Data items
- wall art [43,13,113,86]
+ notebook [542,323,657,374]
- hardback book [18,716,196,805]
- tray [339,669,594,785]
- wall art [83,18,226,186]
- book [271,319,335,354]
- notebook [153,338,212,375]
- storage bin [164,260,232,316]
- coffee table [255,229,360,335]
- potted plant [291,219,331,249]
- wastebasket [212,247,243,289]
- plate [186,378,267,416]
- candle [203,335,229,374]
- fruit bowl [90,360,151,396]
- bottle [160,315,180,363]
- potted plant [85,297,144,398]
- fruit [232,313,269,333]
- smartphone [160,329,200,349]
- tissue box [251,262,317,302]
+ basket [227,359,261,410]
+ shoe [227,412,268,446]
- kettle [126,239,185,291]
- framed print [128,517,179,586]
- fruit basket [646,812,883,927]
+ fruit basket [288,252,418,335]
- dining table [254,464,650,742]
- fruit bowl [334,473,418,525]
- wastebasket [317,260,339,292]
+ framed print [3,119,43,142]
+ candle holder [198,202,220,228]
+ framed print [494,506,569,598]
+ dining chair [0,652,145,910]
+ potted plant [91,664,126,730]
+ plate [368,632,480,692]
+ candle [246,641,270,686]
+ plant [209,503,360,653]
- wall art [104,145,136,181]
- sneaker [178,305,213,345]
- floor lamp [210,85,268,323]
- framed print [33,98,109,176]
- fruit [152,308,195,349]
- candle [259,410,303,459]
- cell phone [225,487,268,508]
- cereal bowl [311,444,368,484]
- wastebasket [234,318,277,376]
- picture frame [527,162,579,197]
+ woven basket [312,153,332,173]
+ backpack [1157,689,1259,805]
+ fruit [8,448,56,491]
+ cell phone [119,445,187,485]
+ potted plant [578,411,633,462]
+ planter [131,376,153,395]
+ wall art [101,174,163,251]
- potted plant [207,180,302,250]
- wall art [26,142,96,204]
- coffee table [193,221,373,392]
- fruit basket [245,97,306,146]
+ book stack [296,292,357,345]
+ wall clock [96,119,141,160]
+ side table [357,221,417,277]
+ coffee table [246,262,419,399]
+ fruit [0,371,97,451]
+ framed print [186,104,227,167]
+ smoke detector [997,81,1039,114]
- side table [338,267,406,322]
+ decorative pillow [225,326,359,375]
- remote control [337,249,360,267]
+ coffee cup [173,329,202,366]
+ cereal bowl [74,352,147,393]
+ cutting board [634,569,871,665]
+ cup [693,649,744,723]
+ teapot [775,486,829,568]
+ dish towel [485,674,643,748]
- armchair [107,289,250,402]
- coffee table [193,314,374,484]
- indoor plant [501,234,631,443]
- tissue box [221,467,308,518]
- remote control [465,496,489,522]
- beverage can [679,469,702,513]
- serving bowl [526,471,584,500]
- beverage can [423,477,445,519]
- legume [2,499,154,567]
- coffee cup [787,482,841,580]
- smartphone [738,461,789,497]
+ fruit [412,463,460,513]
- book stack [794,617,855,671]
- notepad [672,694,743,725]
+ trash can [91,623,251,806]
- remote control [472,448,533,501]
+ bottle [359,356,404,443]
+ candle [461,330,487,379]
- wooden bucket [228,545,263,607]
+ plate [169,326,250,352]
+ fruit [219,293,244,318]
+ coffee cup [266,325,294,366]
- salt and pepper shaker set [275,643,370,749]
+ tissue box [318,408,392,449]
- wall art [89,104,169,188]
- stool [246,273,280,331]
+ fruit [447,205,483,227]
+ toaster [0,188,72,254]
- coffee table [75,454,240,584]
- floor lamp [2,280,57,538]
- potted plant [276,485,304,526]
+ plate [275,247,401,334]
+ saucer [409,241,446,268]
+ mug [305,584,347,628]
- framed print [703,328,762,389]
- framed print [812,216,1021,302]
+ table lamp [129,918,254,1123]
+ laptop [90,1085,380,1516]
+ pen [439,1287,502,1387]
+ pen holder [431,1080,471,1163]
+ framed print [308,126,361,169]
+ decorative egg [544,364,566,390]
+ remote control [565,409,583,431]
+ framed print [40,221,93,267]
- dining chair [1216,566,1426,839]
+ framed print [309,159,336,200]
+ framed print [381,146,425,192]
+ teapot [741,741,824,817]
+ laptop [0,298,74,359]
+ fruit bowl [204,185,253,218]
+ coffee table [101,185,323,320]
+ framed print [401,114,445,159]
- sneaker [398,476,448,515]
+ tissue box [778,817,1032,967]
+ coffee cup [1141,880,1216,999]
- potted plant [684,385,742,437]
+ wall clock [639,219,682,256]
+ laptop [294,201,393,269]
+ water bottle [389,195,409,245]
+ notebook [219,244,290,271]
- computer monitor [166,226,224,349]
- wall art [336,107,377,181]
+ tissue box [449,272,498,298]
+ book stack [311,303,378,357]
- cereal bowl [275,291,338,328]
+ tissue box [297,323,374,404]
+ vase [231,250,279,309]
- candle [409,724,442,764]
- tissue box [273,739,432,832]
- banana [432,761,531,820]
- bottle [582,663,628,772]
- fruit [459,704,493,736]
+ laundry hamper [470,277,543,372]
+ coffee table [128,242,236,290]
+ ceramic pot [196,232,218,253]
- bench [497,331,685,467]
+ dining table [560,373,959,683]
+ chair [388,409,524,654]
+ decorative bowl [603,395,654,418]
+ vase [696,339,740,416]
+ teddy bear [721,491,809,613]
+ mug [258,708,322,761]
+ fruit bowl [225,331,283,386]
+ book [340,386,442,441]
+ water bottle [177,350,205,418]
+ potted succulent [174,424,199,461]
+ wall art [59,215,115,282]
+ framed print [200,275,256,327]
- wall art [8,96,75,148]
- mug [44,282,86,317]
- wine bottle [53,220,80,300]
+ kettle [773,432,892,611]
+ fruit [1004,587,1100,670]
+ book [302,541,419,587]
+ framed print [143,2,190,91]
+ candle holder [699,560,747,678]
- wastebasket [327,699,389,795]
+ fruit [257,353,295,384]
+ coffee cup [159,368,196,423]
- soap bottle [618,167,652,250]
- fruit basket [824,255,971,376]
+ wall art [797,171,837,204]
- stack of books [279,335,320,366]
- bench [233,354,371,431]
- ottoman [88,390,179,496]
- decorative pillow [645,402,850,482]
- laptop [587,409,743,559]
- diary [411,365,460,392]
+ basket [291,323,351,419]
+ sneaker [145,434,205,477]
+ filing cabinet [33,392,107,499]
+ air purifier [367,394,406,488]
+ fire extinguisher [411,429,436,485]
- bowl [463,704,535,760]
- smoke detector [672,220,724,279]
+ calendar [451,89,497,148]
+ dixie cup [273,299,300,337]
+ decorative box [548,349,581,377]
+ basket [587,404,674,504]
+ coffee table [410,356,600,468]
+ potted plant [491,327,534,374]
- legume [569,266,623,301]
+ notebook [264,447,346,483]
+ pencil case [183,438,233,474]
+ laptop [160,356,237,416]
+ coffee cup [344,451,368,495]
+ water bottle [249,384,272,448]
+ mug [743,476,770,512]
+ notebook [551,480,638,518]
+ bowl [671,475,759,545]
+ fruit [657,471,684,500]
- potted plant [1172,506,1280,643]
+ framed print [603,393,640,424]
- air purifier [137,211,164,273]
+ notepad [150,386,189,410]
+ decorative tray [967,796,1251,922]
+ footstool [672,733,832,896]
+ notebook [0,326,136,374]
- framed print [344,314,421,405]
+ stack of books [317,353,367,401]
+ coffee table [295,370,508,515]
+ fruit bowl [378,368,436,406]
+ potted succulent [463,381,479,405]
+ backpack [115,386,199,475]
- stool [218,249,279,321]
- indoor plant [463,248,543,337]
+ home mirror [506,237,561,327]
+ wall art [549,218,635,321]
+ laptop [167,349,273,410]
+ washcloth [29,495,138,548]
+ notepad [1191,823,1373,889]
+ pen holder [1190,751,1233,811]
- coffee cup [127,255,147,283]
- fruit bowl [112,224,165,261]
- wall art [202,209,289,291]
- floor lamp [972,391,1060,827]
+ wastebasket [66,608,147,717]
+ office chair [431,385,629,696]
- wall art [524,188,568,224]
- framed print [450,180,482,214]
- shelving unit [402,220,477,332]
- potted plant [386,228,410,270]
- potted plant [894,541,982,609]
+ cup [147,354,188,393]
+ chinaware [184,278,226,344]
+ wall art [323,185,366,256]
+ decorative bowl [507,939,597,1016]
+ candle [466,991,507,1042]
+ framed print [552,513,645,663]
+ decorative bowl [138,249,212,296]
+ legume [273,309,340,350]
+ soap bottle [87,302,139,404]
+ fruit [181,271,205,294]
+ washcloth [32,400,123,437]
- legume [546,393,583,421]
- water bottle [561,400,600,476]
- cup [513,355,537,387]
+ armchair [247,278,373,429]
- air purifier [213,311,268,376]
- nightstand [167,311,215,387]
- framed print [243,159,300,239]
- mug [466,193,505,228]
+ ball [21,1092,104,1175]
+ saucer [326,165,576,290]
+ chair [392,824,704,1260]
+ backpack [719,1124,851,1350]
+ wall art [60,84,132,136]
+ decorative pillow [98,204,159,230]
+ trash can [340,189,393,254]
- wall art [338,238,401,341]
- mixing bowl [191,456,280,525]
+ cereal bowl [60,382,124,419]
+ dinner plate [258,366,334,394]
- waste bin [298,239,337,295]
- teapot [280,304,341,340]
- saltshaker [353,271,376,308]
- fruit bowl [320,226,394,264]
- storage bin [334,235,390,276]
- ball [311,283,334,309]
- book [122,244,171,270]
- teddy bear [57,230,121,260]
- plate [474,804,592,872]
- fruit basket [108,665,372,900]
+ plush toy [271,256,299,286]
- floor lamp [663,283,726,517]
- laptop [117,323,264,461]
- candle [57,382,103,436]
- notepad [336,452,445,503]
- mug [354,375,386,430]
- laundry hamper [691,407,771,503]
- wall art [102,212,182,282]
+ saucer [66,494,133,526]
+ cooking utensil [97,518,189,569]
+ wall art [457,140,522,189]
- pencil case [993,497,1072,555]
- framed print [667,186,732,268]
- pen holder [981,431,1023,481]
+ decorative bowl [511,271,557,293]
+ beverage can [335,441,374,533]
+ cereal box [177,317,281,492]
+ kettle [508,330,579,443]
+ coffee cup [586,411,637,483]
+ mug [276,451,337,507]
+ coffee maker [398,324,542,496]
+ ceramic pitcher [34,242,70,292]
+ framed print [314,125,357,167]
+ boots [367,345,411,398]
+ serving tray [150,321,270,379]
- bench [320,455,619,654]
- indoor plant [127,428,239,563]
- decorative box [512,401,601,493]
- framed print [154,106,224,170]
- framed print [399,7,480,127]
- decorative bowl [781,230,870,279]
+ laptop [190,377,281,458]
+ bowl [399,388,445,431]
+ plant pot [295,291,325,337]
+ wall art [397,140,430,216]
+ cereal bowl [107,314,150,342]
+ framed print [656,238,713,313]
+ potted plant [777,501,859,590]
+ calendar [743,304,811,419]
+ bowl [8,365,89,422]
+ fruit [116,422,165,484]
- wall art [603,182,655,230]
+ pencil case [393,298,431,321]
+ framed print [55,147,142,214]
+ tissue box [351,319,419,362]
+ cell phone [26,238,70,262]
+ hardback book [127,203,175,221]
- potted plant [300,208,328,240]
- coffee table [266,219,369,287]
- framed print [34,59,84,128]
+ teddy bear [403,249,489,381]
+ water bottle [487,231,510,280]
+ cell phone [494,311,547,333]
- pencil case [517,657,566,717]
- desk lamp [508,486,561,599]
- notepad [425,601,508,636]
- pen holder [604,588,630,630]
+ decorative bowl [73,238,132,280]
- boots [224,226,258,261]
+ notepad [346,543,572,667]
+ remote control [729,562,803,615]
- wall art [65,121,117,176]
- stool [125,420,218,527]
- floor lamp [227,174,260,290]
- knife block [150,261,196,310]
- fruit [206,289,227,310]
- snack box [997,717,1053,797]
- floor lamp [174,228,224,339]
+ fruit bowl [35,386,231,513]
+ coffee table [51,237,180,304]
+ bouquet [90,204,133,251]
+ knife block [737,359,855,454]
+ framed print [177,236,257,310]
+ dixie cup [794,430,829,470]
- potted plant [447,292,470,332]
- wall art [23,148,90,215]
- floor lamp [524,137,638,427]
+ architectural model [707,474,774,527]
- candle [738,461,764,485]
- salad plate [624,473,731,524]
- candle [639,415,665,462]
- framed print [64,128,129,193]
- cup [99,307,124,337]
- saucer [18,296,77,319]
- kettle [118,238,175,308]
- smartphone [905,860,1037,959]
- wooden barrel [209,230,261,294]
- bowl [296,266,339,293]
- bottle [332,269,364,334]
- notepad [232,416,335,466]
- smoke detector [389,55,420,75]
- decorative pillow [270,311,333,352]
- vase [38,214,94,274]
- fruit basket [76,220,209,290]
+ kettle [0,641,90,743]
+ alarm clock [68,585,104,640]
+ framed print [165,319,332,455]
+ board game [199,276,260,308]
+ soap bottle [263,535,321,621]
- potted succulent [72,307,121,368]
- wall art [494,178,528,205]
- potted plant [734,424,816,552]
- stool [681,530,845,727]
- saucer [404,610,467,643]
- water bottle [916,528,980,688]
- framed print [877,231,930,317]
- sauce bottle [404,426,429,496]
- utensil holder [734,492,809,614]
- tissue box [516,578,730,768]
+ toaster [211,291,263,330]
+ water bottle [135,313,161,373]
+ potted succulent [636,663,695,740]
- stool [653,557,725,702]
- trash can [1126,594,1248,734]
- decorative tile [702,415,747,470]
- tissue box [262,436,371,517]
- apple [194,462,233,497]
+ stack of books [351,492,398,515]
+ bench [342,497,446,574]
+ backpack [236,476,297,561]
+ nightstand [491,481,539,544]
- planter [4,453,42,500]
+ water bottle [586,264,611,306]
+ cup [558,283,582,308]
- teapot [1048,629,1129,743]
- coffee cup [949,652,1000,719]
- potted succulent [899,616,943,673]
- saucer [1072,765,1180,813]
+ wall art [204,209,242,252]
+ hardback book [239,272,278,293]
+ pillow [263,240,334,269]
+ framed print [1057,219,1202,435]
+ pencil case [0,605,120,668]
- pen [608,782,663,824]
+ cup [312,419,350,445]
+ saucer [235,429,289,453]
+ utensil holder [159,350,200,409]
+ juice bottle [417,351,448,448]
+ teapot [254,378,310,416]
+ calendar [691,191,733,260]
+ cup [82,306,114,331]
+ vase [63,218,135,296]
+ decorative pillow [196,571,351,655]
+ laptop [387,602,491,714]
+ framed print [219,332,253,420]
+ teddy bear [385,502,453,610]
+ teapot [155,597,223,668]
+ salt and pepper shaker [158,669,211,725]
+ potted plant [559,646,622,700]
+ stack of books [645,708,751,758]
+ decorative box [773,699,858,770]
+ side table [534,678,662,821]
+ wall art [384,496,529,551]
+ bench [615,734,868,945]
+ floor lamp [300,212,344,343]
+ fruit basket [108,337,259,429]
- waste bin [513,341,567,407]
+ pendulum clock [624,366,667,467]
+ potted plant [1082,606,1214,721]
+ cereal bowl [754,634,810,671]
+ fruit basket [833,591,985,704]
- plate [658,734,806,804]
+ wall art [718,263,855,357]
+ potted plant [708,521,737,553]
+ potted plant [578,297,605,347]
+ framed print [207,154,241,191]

▸ Exercise directions: Take the records above and return, word for word, only the lines that fall from the line with "fruit bowl [378,368,436,406]" to the line with "- wall art [202,209,289,291]", both of them included.

▸ Output:
+ fruit bowl [378,368,436,406]
+ potted succulent [463,381,479,405]
+ backpack [115,386,199,475]
- stool [218,249,279,321]
- indoor plant [463,248,543,337]
+ home mirror [506,237,561,327]
+ wall art [549,218,635,321]
+ laptop [167,349,273,410]
+ washcloth [29,495,138,548]
+ notepad [1191,823,1373,889]
+ pen holder [1190,751,1233,811]
- coffee cup [127,255,147,283]
- fruit bowl [112,224,165,261]
- wall art [202,209,289,291]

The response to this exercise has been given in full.